商柔的情绪愈来愈低落,相比起一无是处的自己,如此美丽骄傲又能干的闻萧伶实在出众。男儿志在四方,这大约也是为什麽闻萧伶成为将军,为牧晚馥开拓疆土,一统天下,反观自己却像菟丝般缠绕着牧晚馥而生长,缺少他的养分,自己也无法独活。到底是从什麽时候开始,自己变得如此依赖他?
「怎麽在发呆了?」陆萱拍了拍商柔的脑袋。
商柔闷闷不乐地摇头。
何以解忧,唯有杜康。
最後,三个男人都喝醉了。
商柔只觉得浑身发烫,忍不住推开门扉出去散热,要不然他真的会在那铺着地龙的寝殿里被闷死的。
他醉眼朦胧地走到一半,突然嗅到周遭有一股淡淡的茉莉花香。他心想,现在又不是春天,哪里来的茉莉花?就算有花香也应该是梅花才对。

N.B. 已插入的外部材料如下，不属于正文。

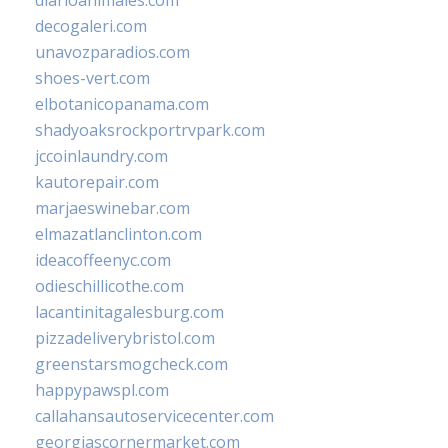
diarioanimales.com
decogaleri.com
unavozparadios.com
shoes-vert.com
elbotanicopanama.com
shadyoaksrockportrvpark.com
jccoinlaundry.com
kautorepair.com
marjaeswinebar.com
elmazatlanclinton.com
ideacoffeenyc.com
odieschillicothe.com
lacantinitagalesburg.com
pizzadeliverybristol.com
greenstarsmogcheck.com
happypawspl.com
callahansautoservicecenter.com
georgiascornermarket.com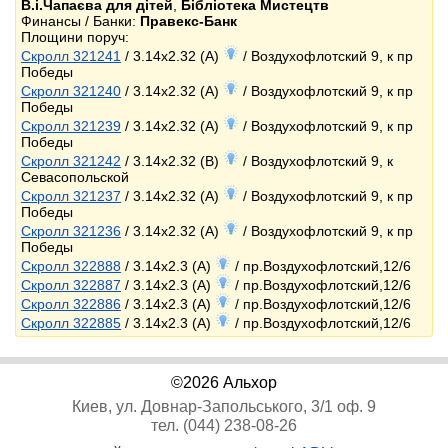
В.і.Чапаєва для дітей
,
Бібліотека Мистецтв
Финансы / Банки:
Правекс-Банк
Площини поруч:
Скролл 321241
/ 3.14x2.32 (A)
/ Воздухофлотский 9, к пр
Победы
Скролл 321240
/ 3.14x2.32 (A)
/ Воздухофлотский 9, к пр
Победы
Скролл 321239
/ 3.14x2.32 (A)
/ Воздухофлотский 9, к пр
Победы
Скролл 321242
/ 3.14x2.32 (B)
/ Воздухофлотский 9, к
Севасопольской
Скролл 321237
/ 3.14x2.32 (A)
/ Воздухофлотский 9, к пр
Победы
Скролл 321236
/ 3.14x2.32 (A)
/ Воздухофлотский 9, к пр
Победы
Скролл 322888
/ 3.14x2.3 (A)
/ пр.Воздухофлотский,12/6
Скролл 322887
/ 3.14x2.3 (A)
/ пр.Воздухофлотский,12/6
Скролл 322886
/ 3.14x2.3 (A)
/ пр.Воздухофлотский,12/6
Скролл 322885
/ 3.14x2.3 (A)
/ пр.Воздухофлотский,12/6
©2026 Альхор
Киев, ул. Довнар-Запольського, 3/1 оф. 9
тел. (044) 238-08-26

商柔刚想到一半,就感到自己碰到一人身上。那人如同茉莉花般带着浓郁的花香。
他一抬头,看见的就是眉头紧皱的牧晚馥。
这一定是梦了。
所谓的散热,商柔竟然走出了玉华宫,最後碰上了通道里行走的御辇。牧晚馥摆手示意宫女太监们别说话,然後走下御辇,径自往商柔走去。
「商柔。」牧晚馥伸手抱着热得发烫的商柔,商柔埋在他的怀抱中,头还一直往下点,明显是快要睡着了。

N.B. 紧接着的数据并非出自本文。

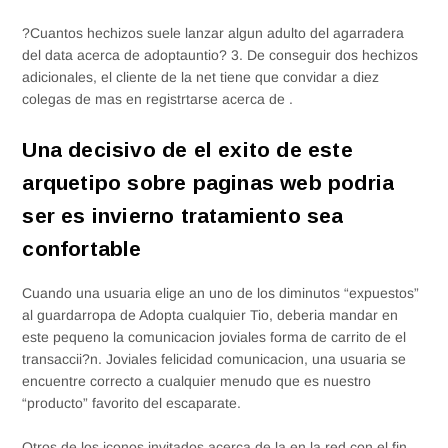
?Cuantos hechizos suele lanzar algun adulto del agarradera
del data acerca de adoptauntio? 3. De conseguir dos hechizos
adicionales, el cliente de la net tiene que convidar a diez
colegas de mas en registrtarse acerca de .
Una decisivo de el exito de este
arquetipo sobre paginas web podri­a
ser es invierno tratamiento sea
confortable
Cuando una usuaria elige an uno de los diminutos “expuestos”
al guardarropa de Adopta cualquier Tio, deberia mandar en
este pequeno la comunicacion joviales forma de carrito de el
transaccii?n. Joviales felicidad comunicacion, una usuaria se
encuentre correcto a cualquier menudo que es nuestro
“producto” favorito del escaparate.
Otros de los iconos invitados acerca de la en la red con el fin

商柔刚刚从温暖的寝殿里出来,只穿着一件薄薄的外衫,连披风都没有穿上,看起来如同迷路的小狗,他抬起水蒙蒙的眼睛,有点疑惑地看着牧晚馥,似乎认不出他,然後往牧晚馥的掌心蹭了蹭—牧晚馥天生的体温偏低,尤其是在这下雪天。
商柔迷迷糊糊地说道:「好热??」
牧晚馥脱下/身上的黑狐大氅,把自己喝得酩酊大醉的妃子包裹得严严实实,只露出一张醉得白里透红的脸蛋,然後向赵公公说道:「去玉华宫看看,是谁带了酒进来。」
御前失仪乃是大罪。
陆萱和许成儒也是有点醉了,甚至没有看见商柔跑出去,直到他们发现玉华宫的主人竟然跑掉时,牧晚馥已经沉着脸过来了,一旁的太监还在一左一右地扶着商柔。
牧晚馥看着寝殿里散落一地的餐具和吃了大半的火锅,缓缓地说道:「陆萱丶许成儒,你们整理妥当之後来主殿见朕。」
商柔被安置在偏殿里,陆萱和许成儒则灰溜溜地来到主殿里听由牧晚馥发落。
牧晚馥一向说话不重,但惩罚却绝对不轻。
「陛下恕罪,是臣等御前失仪。」许成儒立即跪下来说道。